Sharing a data source in Account A with Account B

After permissions are in place, you can use the Data sources page in the Athena console to share a data connector in your account (Account A) with another account (Account B). Account A retains full control and ownership of the connector. When Account A makes configuration changes to the connector, the updated configuration applies to the shared connector in Account B.

To share a Lambda data source in Account A with Account B

  1. Open the Athena console at https://console.aws.amazon.com/athena/.

  2. If the console navigation pane is not visible, choose the expansion menu on the left.

    
                            Choose the expansion menu.
  3. Choose Data sources.

  4. On the Data sources page, choose the link of the connector that you want to share.

  5. On the details page for a Lambda data source, choose the Share option in the top right corner.

    
                        Choose Share.
  6. In the Share Lambda-name with another account dialog box, enter the required information.

    • For Data source name, enter the name of the copied data source as you want it to appear in the other account.

    • For Account ID, enter the ID of the account with which you want to share your data source (in this case, Account B).

    
                        Enter a data source name and an AWS account ID.
  7. Choose Share. The shared data connector that you specified is created in Account B. Configuration changes to the connector in Account A apply to the connector in Account B.

Adding a shared data source from Account A to Account B

As a data analyst, you may be given the ARN of a connector to add to your account from a data administrator. You can use the Data sources page of the Athena console to add the Lambda ARN provided by your administrator to your account.

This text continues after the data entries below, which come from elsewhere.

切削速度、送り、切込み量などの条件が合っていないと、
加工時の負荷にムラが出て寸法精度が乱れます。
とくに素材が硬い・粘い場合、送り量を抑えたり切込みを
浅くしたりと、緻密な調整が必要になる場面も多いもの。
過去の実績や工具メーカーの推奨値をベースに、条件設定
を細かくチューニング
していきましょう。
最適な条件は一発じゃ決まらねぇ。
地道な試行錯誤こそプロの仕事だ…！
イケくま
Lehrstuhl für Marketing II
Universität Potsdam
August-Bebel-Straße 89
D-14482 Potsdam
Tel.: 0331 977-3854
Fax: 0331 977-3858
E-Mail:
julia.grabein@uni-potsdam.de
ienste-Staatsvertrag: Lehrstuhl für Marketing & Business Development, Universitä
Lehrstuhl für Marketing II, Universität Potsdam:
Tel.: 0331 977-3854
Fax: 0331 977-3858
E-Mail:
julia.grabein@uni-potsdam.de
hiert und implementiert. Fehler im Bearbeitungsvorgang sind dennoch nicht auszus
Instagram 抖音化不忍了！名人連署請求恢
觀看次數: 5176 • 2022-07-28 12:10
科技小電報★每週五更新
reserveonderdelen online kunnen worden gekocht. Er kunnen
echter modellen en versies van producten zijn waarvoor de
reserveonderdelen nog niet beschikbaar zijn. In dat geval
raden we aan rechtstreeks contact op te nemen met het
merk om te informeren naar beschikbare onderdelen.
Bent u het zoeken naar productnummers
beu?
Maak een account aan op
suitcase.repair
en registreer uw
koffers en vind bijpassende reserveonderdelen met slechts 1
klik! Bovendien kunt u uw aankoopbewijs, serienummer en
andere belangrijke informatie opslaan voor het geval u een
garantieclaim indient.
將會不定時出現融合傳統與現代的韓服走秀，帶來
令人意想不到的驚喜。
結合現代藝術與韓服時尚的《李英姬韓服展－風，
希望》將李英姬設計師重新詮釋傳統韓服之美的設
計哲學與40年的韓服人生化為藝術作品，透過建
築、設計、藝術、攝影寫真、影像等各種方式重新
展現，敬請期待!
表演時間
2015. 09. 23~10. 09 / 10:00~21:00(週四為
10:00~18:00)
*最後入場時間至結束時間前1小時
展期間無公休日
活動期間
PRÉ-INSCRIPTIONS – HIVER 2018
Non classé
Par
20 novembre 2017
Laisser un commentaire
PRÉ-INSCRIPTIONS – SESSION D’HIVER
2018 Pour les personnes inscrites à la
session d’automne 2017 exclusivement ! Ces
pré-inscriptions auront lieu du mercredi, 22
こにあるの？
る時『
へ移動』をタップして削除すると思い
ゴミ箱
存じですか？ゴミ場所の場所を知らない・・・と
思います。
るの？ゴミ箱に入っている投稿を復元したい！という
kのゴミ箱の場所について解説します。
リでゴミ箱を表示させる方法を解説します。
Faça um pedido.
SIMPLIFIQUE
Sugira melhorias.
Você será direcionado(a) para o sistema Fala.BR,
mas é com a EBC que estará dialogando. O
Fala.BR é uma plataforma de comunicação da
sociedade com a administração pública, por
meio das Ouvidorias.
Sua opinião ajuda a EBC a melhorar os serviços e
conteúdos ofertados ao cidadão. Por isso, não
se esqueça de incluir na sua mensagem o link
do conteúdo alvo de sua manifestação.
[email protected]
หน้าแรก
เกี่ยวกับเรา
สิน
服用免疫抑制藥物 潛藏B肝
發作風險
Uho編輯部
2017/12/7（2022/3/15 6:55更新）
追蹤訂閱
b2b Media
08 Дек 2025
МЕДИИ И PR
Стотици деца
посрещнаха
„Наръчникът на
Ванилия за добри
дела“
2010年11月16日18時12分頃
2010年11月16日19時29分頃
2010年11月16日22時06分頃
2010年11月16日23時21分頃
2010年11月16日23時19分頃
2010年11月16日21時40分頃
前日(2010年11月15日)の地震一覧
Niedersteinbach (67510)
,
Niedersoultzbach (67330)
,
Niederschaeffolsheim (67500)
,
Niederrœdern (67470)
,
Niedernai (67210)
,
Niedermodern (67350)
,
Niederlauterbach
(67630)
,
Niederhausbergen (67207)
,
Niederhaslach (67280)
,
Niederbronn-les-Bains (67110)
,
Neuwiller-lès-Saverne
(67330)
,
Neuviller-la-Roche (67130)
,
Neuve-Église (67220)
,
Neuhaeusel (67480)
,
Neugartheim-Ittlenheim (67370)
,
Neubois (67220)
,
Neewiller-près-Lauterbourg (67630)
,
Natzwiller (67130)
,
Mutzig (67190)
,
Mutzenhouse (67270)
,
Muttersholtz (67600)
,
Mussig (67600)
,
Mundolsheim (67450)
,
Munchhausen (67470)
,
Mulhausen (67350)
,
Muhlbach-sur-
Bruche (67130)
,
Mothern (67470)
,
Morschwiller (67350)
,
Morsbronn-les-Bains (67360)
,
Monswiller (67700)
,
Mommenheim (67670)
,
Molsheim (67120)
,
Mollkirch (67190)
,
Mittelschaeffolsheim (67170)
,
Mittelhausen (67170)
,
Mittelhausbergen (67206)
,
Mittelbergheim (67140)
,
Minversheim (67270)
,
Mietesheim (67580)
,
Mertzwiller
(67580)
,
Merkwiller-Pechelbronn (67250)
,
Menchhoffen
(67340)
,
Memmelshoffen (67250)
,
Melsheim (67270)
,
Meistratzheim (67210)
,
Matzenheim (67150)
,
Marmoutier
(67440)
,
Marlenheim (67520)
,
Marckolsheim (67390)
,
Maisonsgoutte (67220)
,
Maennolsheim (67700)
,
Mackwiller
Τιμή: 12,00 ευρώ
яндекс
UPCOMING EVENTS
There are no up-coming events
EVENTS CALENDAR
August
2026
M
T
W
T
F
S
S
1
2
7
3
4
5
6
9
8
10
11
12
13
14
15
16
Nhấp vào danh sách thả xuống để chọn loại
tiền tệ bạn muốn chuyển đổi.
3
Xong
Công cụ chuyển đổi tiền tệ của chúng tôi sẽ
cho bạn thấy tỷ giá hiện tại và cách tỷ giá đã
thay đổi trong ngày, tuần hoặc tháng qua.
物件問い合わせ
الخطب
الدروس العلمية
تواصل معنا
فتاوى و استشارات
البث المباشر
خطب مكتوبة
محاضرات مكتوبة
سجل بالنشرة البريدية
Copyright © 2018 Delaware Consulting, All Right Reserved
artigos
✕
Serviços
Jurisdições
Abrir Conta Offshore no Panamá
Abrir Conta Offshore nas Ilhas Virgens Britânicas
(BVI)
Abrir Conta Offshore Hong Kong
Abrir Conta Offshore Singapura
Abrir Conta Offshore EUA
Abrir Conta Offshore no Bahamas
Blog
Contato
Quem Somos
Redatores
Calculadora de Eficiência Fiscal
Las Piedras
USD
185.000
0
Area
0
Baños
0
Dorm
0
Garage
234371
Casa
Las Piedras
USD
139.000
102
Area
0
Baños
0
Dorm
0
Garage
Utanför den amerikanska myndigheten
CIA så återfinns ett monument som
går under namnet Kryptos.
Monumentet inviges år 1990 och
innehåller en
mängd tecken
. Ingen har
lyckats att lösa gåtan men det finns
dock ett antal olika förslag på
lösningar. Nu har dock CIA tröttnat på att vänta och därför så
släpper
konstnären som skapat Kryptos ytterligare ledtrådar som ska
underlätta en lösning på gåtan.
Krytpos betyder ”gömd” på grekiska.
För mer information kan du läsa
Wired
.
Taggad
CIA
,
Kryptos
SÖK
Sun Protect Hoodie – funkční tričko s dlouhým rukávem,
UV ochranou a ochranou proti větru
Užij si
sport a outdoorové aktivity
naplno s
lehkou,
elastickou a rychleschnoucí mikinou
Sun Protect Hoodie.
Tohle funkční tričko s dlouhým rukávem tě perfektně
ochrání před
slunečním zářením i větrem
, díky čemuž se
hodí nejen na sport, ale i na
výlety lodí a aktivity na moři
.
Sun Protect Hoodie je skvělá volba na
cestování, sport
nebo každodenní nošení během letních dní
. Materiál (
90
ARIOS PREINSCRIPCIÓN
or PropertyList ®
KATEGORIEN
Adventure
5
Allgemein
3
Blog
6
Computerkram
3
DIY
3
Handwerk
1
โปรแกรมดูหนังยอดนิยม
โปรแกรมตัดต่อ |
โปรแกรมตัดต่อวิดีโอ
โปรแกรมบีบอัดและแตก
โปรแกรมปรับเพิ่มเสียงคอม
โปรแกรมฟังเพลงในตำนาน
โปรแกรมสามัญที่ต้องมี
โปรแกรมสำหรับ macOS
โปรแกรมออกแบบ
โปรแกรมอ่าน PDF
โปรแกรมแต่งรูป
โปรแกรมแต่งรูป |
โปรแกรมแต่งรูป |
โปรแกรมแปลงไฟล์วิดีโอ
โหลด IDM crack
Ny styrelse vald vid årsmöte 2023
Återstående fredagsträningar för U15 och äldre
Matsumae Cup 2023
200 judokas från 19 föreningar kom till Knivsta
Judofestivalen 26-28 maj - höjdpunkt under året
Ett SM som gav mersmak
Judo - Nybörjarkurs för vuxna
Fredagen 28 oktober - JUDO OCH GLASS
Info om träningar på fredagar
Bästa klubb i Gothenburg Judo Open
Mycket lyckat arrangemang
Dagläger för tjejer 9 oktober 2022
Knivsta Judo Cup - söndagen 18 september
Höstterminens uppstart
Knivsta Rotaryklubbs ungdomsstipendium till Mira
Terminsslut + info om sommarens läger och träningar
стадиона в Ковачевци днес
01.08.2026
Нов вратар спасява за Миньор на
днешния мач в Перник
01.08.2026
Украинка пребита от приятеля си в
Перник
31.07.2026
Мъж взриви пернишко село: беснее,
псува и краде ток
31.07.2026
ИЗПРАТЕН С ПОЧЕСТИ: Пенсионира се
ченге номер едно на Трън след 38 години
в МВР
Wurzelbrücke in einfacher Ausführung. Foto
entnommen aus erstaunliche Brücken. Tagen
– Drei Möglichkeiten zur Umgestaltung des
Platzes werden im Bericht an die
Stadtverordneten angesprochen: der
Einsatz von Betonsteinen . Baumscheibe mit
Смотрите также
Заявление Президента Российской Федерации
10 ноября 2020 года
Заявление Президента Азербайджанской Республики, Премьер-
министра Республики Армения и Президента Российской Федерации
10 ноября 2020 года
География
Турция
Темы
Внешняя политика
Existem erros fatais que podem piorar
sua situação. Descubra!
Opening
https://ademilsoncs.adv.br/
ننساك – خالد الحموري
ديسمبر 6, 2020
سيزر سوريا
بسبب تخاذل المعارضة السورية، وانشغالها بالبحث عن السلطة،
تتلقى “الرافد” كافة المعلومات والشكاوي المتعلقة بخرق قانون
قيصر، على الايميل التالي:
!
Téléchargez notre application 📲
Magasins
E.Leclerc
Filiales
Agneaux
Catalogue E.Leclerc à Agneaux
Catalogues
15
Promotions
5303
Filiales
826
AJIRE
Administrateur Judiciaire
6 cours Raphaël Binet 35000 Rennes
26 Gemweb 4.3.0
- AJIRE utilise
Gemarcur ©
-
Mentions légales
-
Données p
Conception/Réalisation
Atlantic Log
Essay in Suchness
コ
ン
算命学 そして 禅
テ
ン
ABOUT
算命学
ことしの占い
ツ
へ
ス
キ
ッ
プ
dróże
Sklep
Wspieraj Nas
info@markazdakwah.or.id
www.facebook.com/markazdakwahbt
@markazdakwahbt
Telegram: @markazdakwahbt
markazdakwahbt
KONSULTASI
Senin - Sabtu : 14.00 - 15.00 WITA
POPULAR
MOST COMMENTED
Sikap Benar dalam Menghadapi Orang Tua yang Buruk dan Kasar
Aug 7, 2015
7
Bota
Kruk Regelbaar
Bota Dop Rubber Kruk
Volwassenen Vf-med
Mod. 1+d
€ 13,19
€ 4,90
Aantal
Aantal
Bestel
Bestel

To add the Lambda ARN of a shared data connector to your account

  1. Open the Athena console at https://console.aws.amazon.com/athena/.

  2. If you are using the new console experience and the navigation pane is not visible, choose the expansion menu on the left.

  3. Choose Data sources.

  4. On the Data sources page, choose Connect data source.

    
                        Choose Connect data source.
  5. Choose Custom or shared connector.

    
                        Choose Custom or shared connector.
  6. In the Lambda function section, make sure that the option Use an existing Lambda function is selected.

    
                        Specifying the Lambda ARN of another account.
  7. For Choose or enter a Lambda function, enter the Lambda ARN of Account A.

  8. Choose Connect data source.

Troubleshooting

If you receive an error message that Account A does not have the permissions to assume a role in Account B, make sure that the name of the role created in Account B is spelled correctly and that it has the proper policy attached.